The Ballad of Buster Scruggs makes brilliant use of Liam Neeson’s physicality. He’s a lumbering beast of a man, a gentle giant who carries his meal ticket on his back the way a mother might carry a child. He’s got a big enough frame for two people but in the end his commitment to commerce outweighs his wavering commitment to uplifting the weary masses through art and his sense of decency as well.
Tom Waits realizes his destiny by portraying a grizzled prospector in “All Gold Canyon.” Rumor has it that Waits actually had to be de-grizzled just to play a grizzled prospector. He originally was way, way, way too grizzled for the role so they had the Queer Eye guys swing by the set so they could make Waits cosmopolitan enough to play a Gabby Hayes type.
It’s conventional wisdom that you can murder hundreds of people in a movie and have audiences cheer, but if you kill a dog, you’ve lost the audience forever.
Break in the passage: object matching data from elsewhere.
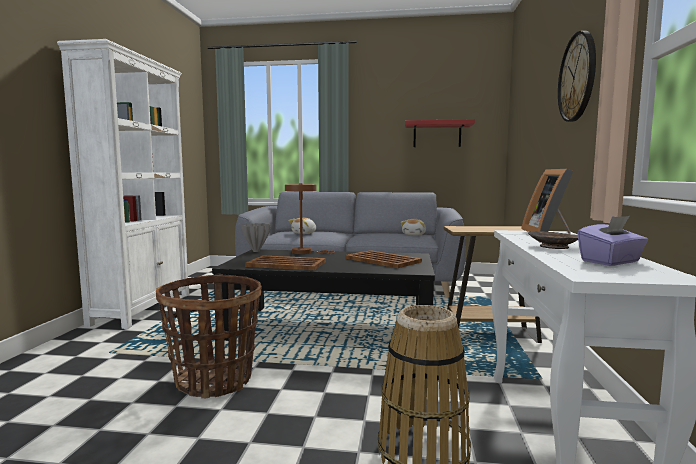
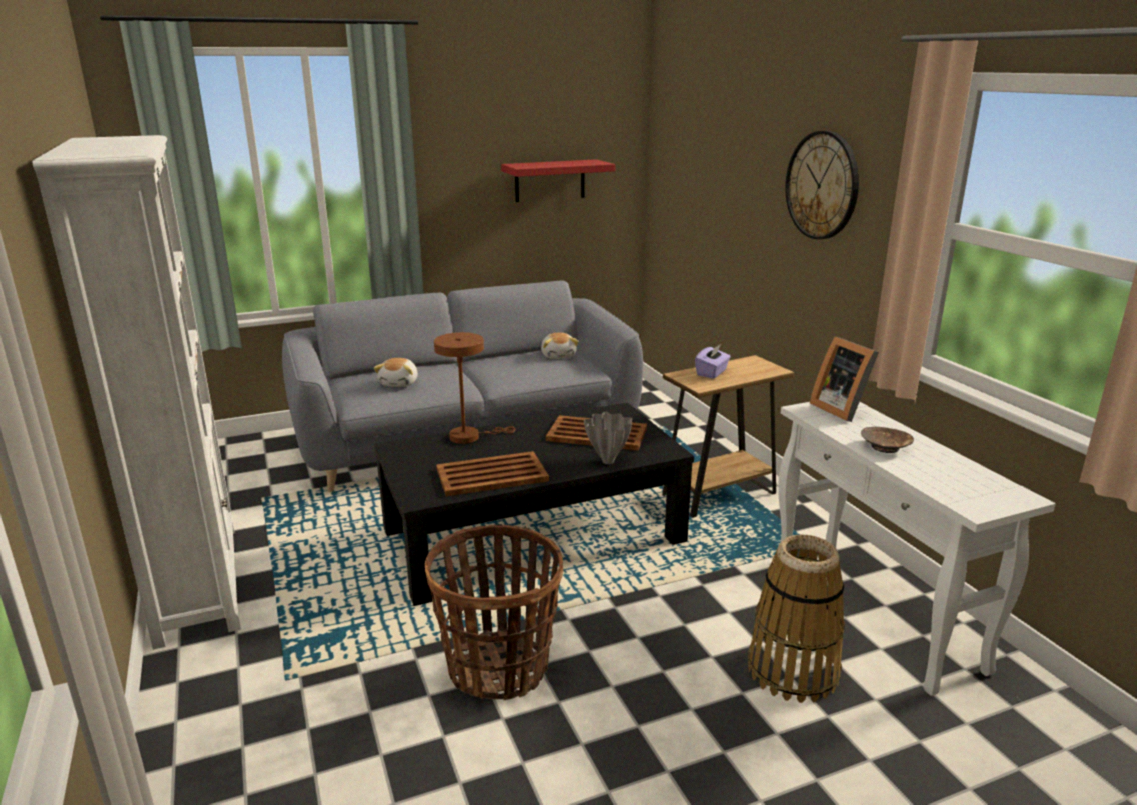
camera: 30 degrees left, 15 degrees up
grey vase [241,223,270,252] -> grey vase moved to [584,411,632,464]
purple tissue box [577,216,648,266] -> purple tissue box moved to [695,344,731,379]

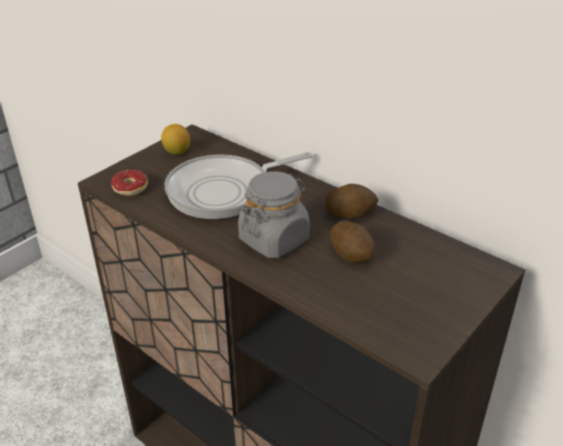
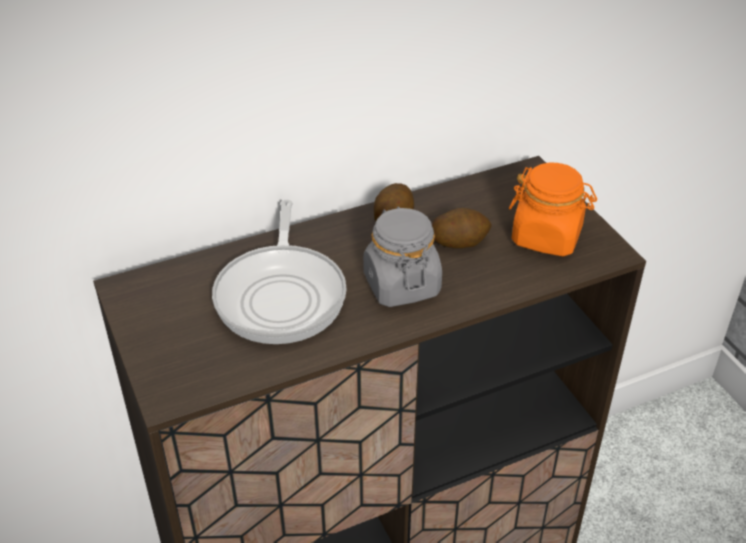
camera: 65 degrees left, 5 degrees up
donut [111,170,148,196] -> none
lemon [161,124,190,155] -> none
none -> orange jar [509,163,597,256]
So I spent the duration of “The Gal That Got Rattled”, a moody, melancholy and dryly funny segment showcasing the squirmy vulnerability of the great Zoe Kazan praying that a loud, annoying little dog named President Pierce would survive the death of his owner and a widespread conviction that he’s so goddamned annoying that he should be put down for irritating people, if for no other reason. That might be because have a loud, annoying little dog named Ghostface Killah that I fear inspires similarly guilty fantasies of murder among people aggravated by his aggrieved yapping.
The Ballad of Buster Scruggs has a spooky, Twilight Zone/Tales from the Crypt vibe that finds its purest manifestation in the masterful closing segment, “The Mortal Remains”, a gorgeously written and performed chamber piece about five lonely travelers on a spooky stagecoach ride with a corpse affixed to the top of the coach.
Death is ever-present in The Ballad of Buster Scruggs, particularly in its opening and closing segments, but never is the grim reaper’s icy hand and ominous presence more present or more unnerving than during this virtuoso piece of writing, acting and filmmaking.
The Ballad of Buster Scruggs struck me as minor Coen Brothers. It’s a delightful if slight concoction but when it ended I was nevertheless left with a desire for more. Even though the spooky Western anthology is well over two hours long, I still wanted to spend more time in this strange, glorious universe, this weird world equally powered by wordplay and gunplay.
That’s a hallmark of the Coen Brothers. They’re among the most re-watchable filmmakers alive, to the point where it can feel like you haven’t really seen a Coen Brothers movie unless you’ve seen it three or four times, until you’ve afforded yourself the time and the space to really luxuriate in the brothers’ prickly genius.
That’s another trademark of the boys: their movies similarly improve upon repeat viewings, so while I profoundly enjoyed The Ballad of Buster Scruggs the first time around there’s a very good chance that repeat viewings would bump my estimation of it from very good to flat out great.